§ **WHAT YOU HAVE TO DO**: From the line containing "left front paw: (199, 298)" down to the last line of the material, return those lines verbatim and only those.

§ **STUDY MATERIAL**:
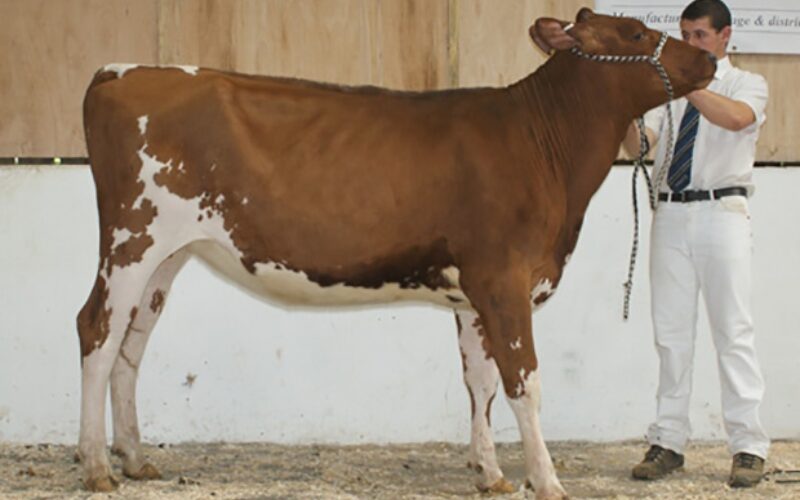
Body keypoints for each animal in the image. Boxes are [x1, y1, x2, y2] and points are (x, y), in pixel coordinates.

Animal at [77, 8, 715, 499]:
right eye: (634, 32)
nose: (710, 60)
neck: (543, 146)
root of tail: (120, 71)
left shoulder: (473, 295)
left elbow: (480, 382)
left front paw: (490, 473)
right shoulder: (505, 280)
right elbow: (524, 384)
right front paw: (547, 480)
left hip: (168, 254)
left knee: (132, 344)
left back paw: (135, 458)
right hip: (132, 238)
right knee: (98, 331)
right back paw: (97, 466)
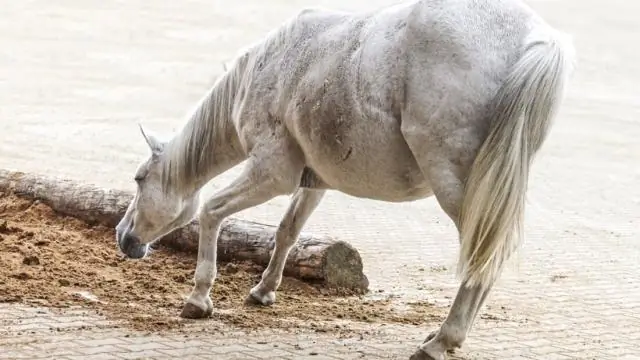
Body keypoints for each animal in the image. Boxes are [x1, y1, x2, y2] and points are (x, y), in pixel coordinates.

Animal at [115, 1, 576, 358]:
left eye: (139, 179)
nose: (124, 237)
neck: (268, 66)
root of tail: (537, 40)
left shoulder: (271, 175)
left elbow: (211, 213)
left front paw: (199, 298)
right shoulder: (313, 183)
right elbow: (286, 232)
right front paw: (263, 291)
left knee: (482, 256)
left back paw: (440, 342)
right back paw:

§ **PROBLEM SOLUTION**:
left front paw: (199, 298)
right shoulder: (313, 183)
right elbow: (286, 232)
right front paw: (263, 291)
left knee: (482, 256)
left back paw: (440, 342)
right back paw:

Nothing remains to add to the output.